Ego, autoritarismo e repressão a críticas: a imaturidade do ativismo pelos animais no Brasil

Post originalmente escrito em 23/10/10 às 16:58

Falo aqui, por depoimento e denúncia, do aparecimento, na militância de defesa dos direitos animais no Brasil, de novas lideranças claramente imaturas, carregadas de ego e soberba, indispostas a  aceitar críticas mesmo construtivas mas muito dispostas a reprimir quem tenta induzi-las a ajustes.

Eu pessoalmente tive problemas com as lideranças de duas organizações de direitos animais nacionalmente conhecidas, cujos nomes e siglas não vou revelar aqui por bom senso, para não caracterizar aqui uma difamação e para não tornar pessoal uma crítica que dirijo a grande parte de todo o movimento abolicionista brasileiro. Em ambos os casos, foi por repressão vinda de seus/suas líderes, que responderam com pedradas tentativas sinceras de ajudar e contribuir para a melhoria do movimento de defesa animal. Escondi o caso por vários meses acreditando que poderia causar desunião e atrapalhar a difusão dos direitos animais no Brasil, mas hoje tomei a convicção de que revelar o que sofri vai induzir as pessoas a reivindicarem um movimento animalista mais maduro e receptível a críticas construtivas e mostrar a divisão interna que já existe.

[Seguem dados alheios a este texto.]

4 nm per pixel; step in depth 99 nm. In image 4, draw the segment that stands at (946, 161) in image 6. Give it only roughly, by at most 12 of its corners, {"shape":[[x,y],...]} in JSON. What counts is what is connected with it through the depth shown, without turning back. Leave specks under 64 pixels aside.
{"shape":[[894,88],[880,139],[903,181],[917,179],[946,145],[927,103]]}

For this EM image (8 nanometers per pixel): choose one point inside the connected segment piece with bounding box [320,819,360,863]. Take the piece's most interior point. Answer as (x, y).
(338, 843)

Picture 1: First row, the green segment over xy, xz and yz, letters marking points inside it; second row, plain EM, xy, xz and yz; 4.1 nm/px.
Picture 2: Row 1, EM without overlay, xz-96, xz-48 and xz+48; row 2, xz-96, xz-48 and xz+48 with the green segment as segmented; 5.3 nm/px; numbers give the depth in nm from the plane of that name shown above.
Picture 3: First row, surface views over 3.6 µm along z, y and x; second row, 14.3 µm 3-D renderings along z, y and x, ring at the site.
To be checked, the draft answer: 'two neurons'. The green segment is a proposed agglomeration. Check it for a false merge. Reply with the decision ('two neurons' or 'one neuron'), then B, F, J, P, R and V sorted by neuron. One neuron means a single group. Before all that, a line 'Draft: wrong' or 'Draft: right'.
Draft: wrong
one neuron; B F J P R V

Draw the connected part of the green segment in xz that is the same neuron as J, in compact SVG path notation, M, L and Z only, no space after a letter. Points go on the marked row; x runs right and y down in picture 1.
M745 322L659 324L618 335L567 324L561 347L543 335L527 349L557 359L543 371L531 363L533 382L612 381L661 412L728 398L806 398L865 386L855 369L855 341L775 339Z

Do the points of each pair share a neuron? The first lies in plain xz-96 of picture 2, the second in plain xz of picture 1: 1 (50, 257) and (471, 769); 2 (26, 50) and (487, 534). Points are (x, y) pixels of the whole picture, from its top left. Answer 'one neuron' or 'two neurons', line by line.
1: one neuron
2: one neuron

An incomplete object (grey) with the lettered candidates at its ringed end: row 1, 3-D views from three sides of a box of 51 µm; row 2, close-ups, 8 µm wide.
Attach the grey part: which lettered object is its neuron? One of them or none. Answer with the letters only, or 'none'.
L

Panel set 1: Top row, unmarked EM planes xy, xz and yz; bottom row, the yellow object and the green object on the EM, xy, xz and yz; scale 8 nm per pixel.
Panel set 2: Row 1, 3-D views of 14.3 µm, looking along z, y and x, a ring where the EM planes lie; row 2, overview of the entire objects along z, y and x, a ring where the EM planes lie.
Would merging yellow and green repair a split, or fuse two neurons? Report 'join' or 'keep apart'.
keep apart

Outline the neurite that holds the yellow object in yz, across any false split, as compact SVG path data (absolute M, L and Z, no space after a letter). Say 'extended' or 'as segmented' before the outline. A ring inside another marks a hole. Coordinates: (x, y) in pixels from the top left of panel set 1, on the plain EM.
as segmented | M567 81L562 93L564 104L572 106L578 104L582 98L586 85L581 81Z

Repito: não vou revelar nome nenhum aqui, nem das organizações nem d@s tais líderes mal-educad@s. Portanto se você é uma das pessoas que me ofenderam, não se preocupe porque você e seu grupo não foram escancarados aqui – só tome cuidado caso queira responder, para não deixar a carapuça cair e acabar dando nome aos bois.

Algumas pessoas que estão lendo este depoimento provavelmente já tiveram o desprazer de tentar ajudar um movimento, dirigindo-lhe críticas construtivas na melhor das intenções, tentando torná-lo mais forte, e no entanto verem suas observações sendo tratadas pelo lado pessoal, serem respondidas com ofensas, terem sua ajuda grosseiramente recusada e serem obrigadas, por vontade própria ou alheia, a abandonar o movimento que tanto tentaram ajudar.

Foi o meu caso. Tentando com boa alma ajudar os grupos a que tive o prazer (sem ironia) de pertencer, recebi adjetivos como grosseiro, presunçoso e antiético, fui acusado de ser motivado por desvio de caráter ou falta de noção e tive a desonra de ver meu trabalho (o Arauto da Consciência, a comunidade do blog no Orkut e meus artigos) ser desprestigiado e desqualificado pel@s líderes que me responderam, numa clara crítica pessoal que me revelou a convicção d@s mesm@s de não apreciar meus esforços pelo bem comum.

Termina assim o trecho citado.